Search code examples
pythonsplitstrip

Python - Extract words from quotes from a paragraph without regex


I have the following paragraph as Input from a .txt file:

... Lorem "ipsum dolor sit amet, consectetur adipiscing elit.". Praesent non sem urna. Pellentesque elementum "turpi'" est, "in fermentum diam auctor aliquam!". Morbi rhoncus erat ipsum, eu "tristique" ...

Here it is as a Python string:

'Lorem "ipsum dolor sit amet, consectetur adipiscing elit.". Praesent non sem urna. Pellentesque elementum "turpi" est, "in fermentum diam auctor aliquam!". Morbi rhoncus erat ipsum, eu "tristique"'

I want to create a list of only the quoted phrases and isolate the words within the quotes as a list (delimited by white spaces).

Output:

['ipsum', 'dolor', 'sit', 'amet,', 'consectetur', 'adipiscing', 'elit.', 'turpi'', 'in', 'fermentum', 'diam', 'auctor', 'aliquam!', 'tristique']

My thought process has been to read in the file and then somehow split the paragraph by quotes but I cannot seem to find a way to get 'split()' working how I want.

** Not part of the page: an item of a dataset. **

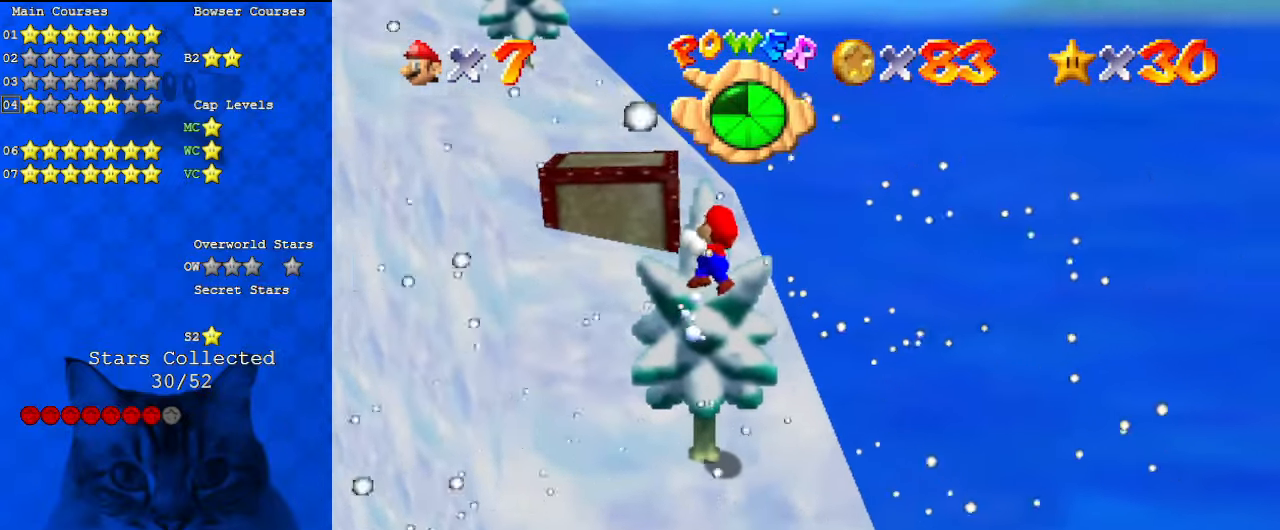
{"keys": ["up"], "events": []}
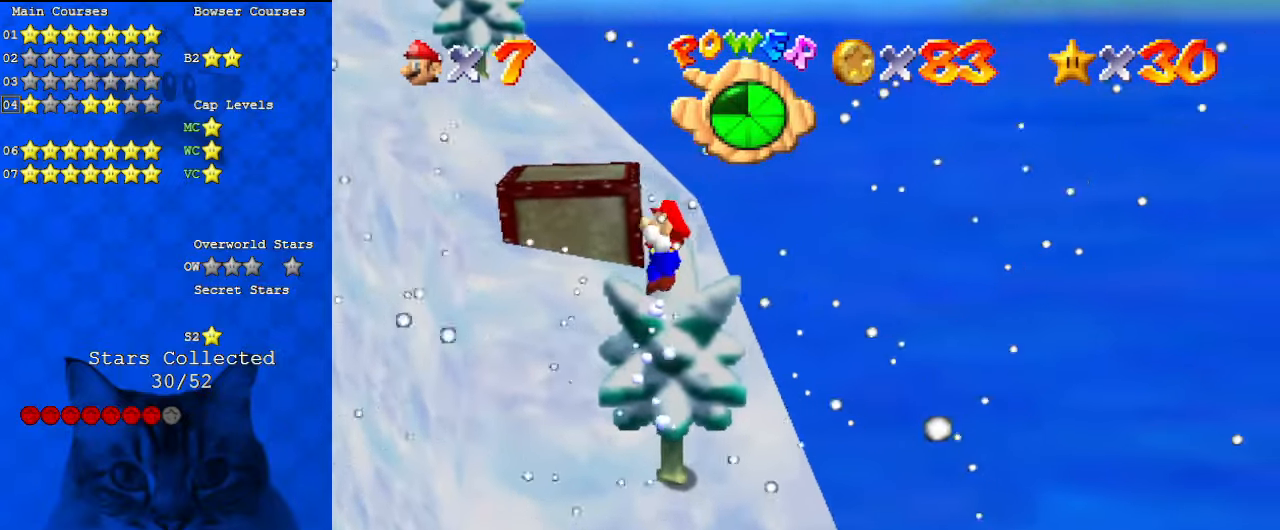
{"keys": ["left", "shift", "up"], "events": [[267, "shift", "down"], [333, "left", "down"]]}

I have a feeling this can be done with minimal looping and using split() as a means to organize the data WITHOUT the use of re, shlex, csv or other imported modules.

I even thought about adding the delimiter back into the list and then 'cleaning' the list. But even this feels a bit complicated than it should be.

The code below adds double quotes to every item in the array, which is not what I want. Just a way I felt I could keep track of the quote after using split().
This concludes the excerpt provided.